▸ What you need to do
Answer with the exact lines of the following material from the one containing "<td>SEGMENTS COVERED</td>" through the one containing "- **Shared API layer** with web application", both end lines included.

▸ Provided records

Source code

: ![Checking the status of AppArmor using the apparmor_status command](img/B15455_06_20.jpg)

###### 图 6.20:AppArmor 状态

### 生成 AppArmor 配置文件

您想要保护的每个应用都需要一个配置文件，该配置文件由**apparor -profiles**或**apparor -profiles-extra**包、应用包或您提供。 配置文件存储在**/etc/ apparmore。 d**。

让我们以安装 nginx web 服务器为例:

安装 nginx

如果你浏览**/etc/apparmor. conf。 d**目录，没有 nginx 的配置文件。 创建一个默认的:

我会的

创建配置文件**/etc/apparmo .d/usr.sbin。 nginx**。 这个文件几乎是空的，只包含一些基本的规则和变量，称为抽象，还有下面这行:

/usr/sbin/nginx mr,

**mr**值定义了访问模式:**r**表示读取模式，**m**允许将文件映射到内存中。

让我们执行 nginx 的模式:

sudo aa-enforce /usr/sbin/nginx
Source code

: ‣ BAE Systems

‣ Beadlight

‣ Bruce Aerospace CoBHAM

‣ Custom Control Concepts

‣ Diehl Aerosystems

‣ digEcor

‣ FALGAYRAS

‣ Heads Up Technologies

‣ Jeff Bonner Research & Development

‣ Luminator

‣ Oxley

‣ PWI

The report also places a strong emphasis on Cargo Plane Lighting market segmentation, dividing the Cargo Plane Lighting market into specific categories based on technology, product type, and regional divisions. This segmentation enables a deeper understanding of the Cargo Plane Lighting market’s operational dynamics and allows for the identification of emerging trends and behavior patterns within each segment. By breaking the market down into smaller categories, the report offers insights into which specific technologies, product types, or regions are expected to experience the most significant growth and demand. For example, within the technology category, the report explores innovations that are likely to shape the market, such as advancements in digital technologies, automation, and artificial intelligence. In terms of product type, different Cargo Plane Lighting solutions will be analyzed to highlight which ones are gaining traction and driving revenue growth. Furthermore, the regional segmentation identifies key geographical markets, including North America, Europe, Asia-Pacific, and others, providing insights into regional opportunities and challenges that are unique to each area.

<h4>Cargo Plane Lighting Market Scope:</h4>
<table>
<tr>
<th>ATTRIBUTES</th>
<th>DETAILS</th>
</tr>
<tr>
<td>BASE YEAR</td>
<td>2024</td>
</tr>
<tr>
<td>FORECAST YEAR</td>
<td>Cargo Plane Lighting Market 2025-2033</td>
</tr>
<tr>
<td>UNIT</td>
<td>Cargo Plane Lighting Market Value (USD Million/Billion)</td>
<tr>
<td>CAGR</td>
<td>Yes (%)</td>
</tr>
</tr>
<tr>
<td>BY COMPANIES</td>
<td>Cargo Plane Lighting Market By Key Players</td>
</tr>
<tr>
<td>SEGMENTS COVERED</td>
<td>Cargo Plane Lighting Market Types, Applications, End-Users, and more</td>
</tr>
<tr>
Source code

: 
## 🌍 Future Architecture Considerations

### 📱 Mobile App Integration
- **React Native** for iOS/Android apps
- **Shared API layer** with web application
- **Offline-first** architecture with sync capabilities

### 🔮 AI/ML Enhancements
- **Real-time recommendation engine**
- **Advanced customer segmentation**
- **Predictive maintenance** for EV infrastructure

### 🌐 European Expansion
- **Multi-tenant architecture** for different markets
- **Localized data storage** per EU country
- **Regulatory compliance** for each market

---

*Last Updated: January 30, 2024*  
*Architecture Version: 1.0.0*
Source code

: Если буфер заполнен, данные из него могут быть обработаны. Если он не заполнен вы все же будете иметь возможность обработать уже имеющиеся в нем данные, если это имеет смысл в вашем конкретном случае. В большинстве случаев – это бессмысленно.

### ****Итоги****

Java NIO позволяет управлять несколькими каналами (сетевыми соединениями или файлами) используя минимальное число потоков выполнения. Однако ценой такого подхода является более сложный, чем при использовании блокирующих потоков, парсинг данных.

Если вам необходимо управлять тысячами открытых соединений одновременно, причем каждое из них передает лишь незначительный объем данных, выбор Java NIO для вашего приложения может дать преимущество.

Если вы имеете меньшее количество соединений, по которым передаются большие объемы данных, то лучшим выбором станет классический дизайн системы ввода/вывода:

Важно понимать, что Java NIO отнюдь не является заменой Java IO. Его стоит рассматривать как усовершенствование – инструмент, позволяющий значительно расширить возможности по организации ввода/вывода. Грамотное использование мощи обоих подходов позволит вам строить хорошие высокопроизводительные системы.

▸ Answer for the task
<td>SEGMENTS COVERED</td>
<td>Cargo Plane Lighting Market Types, Applications, End-Users, and more</td>
</tr>
<tr>
Source code

: 
## 🌍 Future Architecture Considerations

### 📱 Mobile App Integration
- **React Native** for iOS/Android apps
- **Shared API layer** with web application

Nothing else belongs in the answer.